Galaxy Mergers and the Mass-Metallicity Relation: Evidence for Nuclear Metal Dilution and Flattened Gradients from Numerical Simulations
David S. N. Rupke, Lisa J. Kewley, and Joshua E. Barnes (Institute for, Astronomy, University of Hawaii)

TL;DR
This paper uses numerical simulations to show that galaxy mergers cause nuclear metal dilution and flatten metallicity gradients due to inflow of low-metallicity gas, aligning with observed low nuclear oxygen abundances.
Contribution
It provides the first simulation-based confirmation that radial inflow during mergers explains low nuclear metallicities and predicts gradient flattening, advancing understanding of galaxy chemical evolution.
Findings
Nuclear oxygen abundances decrease during mergers due to gas inflow.
Radial metallicity gradients flatten shortly after first pericenter.

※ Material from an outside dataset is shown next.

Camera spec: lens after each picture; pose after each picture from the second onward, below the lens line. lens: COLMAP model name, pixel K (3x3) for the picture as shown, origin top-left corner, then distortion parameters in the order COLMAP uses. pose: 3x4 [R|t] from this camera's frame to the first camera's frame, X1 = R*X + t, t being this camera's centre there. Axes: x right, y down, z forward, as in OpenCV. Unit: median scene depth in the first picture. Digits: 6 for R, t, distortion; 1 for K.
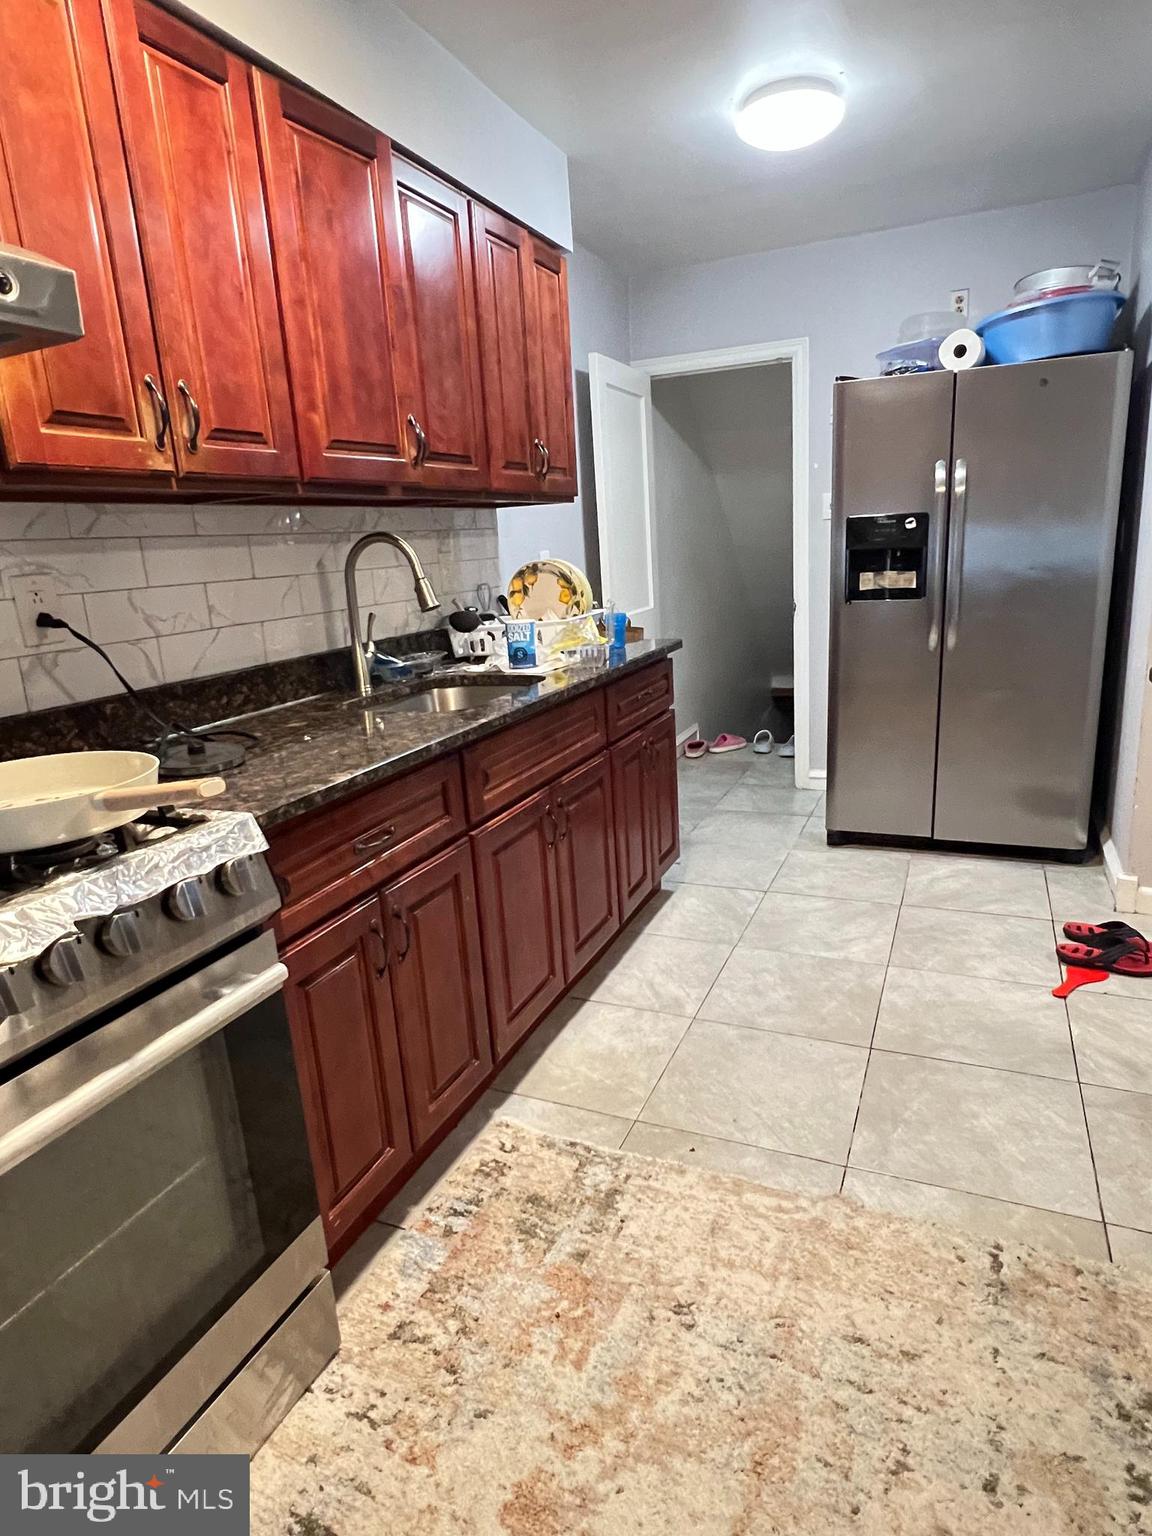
lens RADIAL K [[879.4, 0, 570.8], [0, 879.4, 766.9], [0, 0, 1]] dist [-0.002534, 0.000953]
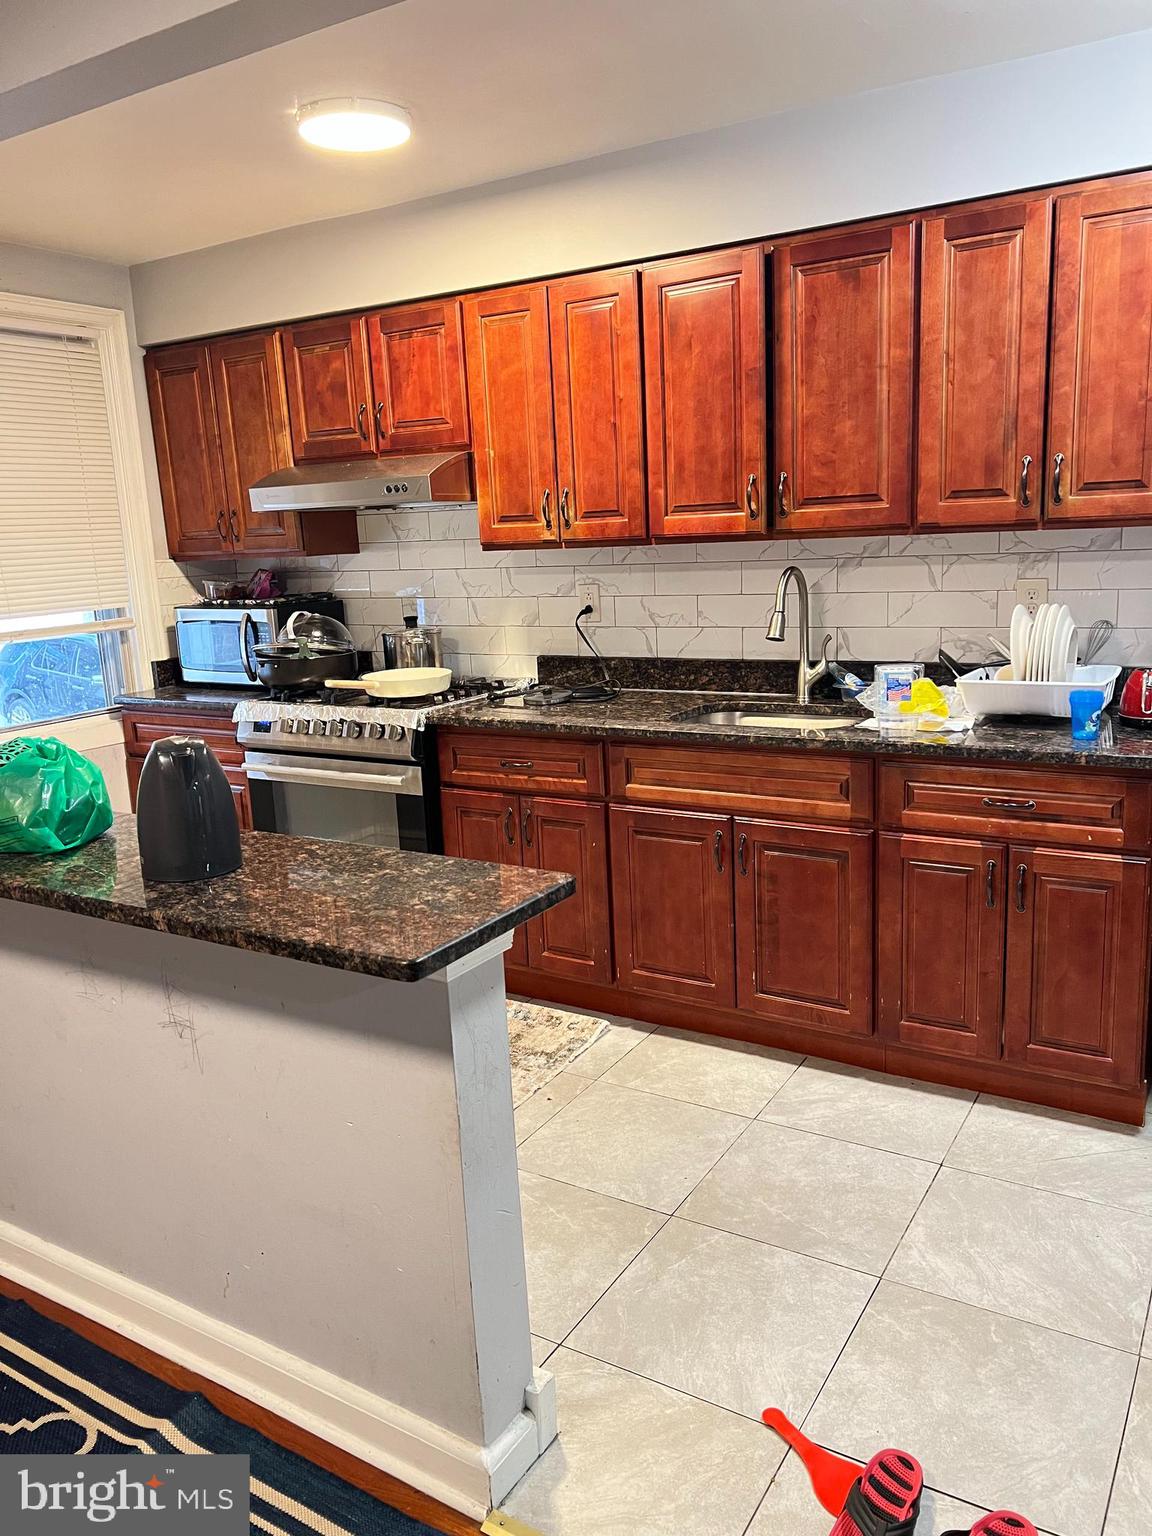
lens RADIAL K [[1156.8, 0, 575.2], [0, 1156.8, 774.5], [0, 0, 1]] dist [0.061198, -0.076067]
pose [[-0.123597, 0.277517, -0.952737, 1.450944], [-0.191335, 0.935418, 0.297294, -0.448238], [0.973712, 0.219036, -0.062516, 0.964870]]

Simulated abundance dilution matches observational data.
Abstract
Recent results comparing interacting galaxies to the mass-metallicity relation show that their nuclear oxygen abundances are unexpectedly low. We present analysis of N-body/SPH numerical simulations of equal-mass mergers that confirm the hypothesis that these underabundances are accounted for by radial inflow of low-metallicity gas from the outskirts of the two merging galaxies. The underabundances arise between first and second pericenter, and the simulated abundance dilution is in good agreement with observations. The simulations further predict that the radial metallicity gradients of the disk galaxies flatten shortly after first passage, due to radial mixing of gas. These predictions will be tested by future observations of the radial metallicity distributions in interacting galaxies.